Text for analysis ▸

All hands on deck
Sometimes something happens that needs the whole team to respond. When possible plan these out and ensure everyone’s there and involved.
Most of the time our work fits into the (insert your normal working hours here). This means we may or may not see the whole team we work with at any given time, and we can reasonably expect to be unavailable when we go home to do things like not work. There are, however, times when we need everyone to be available outside those hours. These situations tend to be big deployments, massive outages and other (thankfully!) non-standard events. While everyone knows they come up, they do frequently cause a lot of friction… after all, who wants to be dragged into the (virtual) office on a Sunday?
I’ve found a number of things help at least easy the pain of these events:
Plan it out in advance
When possible these events should be planned out in advance. This is easier to do on bigger projects where you can predict when major events (like a go-live) occur, but to some extent this can also be performed through risk planning. For example if you know a holiday is coming up and your system may be stressed, have more folks placed on call.
Planning it in advance helps everyone plan for it; now they can not take holiday and they can move other personal things out of the way. Planning it out also helps everyone see it’s an important part of the project/etc. And sets an expectation that its a required action vs. an optional event.

Dataset entries ▸

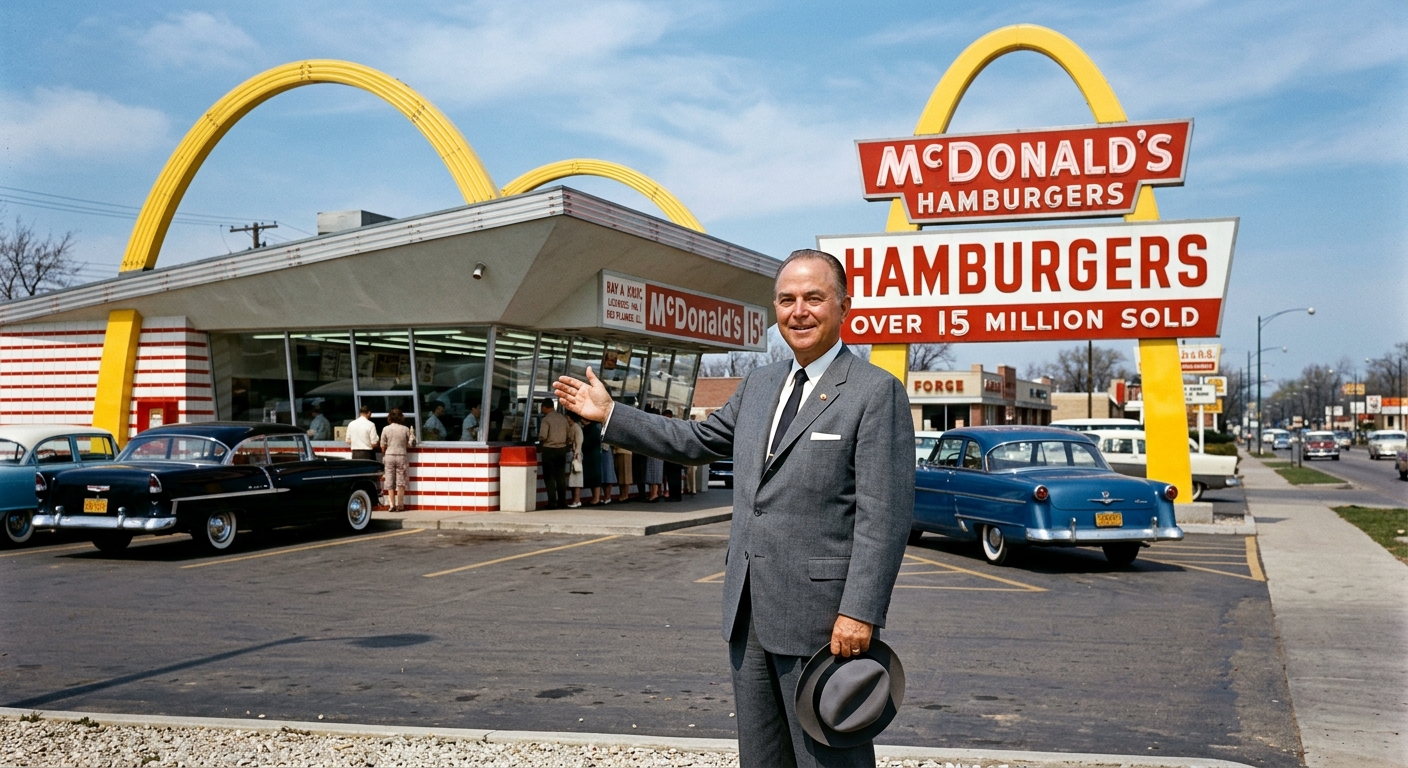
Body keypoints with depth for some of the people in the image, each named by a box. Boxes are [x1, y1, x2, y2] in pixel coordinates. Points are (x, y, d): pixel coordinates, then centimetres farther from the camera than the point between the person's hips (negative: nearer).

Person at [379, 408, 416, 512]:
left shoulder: (386, 429, -3)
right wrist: (412, 435, 17)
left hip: (389, 456, 0)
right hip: (402, 456, 0)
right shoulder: (405, 429, -3)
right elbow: (410, 445, 1)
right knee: (401, 482, 5)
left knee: (390, 482, 7)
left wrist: (384, 456, 19)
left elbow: (382, 446, 1)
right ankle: (400, 505, 4)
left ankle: (392, 505, 4)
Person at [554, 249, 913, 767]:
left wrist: (861, 612, -20)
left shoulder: (877, 391, -9)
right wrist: (609, 415, 23)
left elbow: (883, 515, -15)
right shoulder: (757, 384, 14)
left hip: (821, 618, -7)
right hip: (749, 614, 7)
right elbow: (697, 441, 25)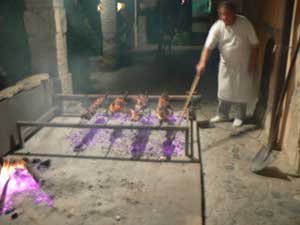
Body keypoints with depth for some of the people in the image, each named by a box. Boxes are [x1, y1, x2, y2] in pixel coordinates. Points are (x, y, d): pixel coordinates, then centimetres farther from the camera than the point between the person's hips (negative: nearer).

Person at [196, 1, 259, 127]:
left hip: (243, 64, -2)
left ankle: (239, 117, 24)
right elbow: (208, 46, -24)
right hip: (226, 64, 2)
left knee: (241, 91, 7)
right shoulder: (217, 27, -16)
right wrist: (202, 63, -39)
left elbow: (254, 44, -10)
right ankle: (222, 115, 28)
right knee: (224, 90, 11)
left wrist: (253, 63, -12)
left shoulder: (245, 23, -18)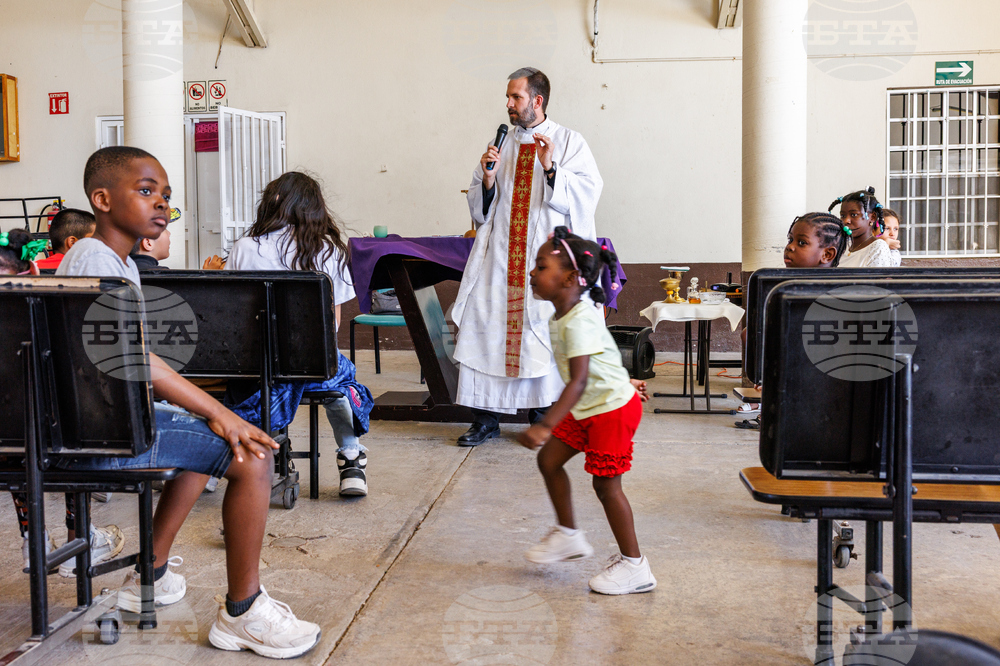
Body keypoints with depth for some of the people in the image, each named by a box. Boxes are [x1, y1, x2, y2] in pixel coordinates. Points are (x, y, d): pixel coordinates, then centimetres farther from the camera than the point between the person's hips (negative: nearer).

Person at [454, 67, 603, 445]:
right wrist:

Required actions ▸
[1] In the all-hands-on-deck text, what does the author suggest doing when a holiday is coming up and your system may be stressed?
[2] Carry on the piece about all-hands-on-deck events, picking up right after its final sentence.

Answers provided ▸
[1] Have more people placed on call.

[2]
EVERYONE shows up
I usually serve as the project manager, so I’m rarely the one actually performing the go-live. This means my presence isn’t as critical as the developers, but I still make a point of being in the room as things unfold. This extends beyond my own personal sense of ownership of the project and into a sense of camaraderie. If everyone knows that everyone else will be there during crunch time, it’s more likely they’ll show up. Experiencing this stressful event together will help the team bond, and make it feel more like, well, a team.
Loosen protocol
Depending on the office culture this may or may not be a good tip, but loosening protocol (e.g. dress codes, eating at your desk, whatever) during these events helps to ease folks into it. It also helps deflate arguments about people being available as they can be more comfortable… or at the very least makes it more palatable (well at least I can wear my jeans).
Clearly define what needs doing
This goes with the “plan it in advance”, but you should (ideally) have a plan in place for what needs to happen during crunch time. This helps reinforce the “this is important” aspect of things, but also signals to your team that they aren’t going to be wasting their time. It also gives you a finish line to point at and keep driving towards.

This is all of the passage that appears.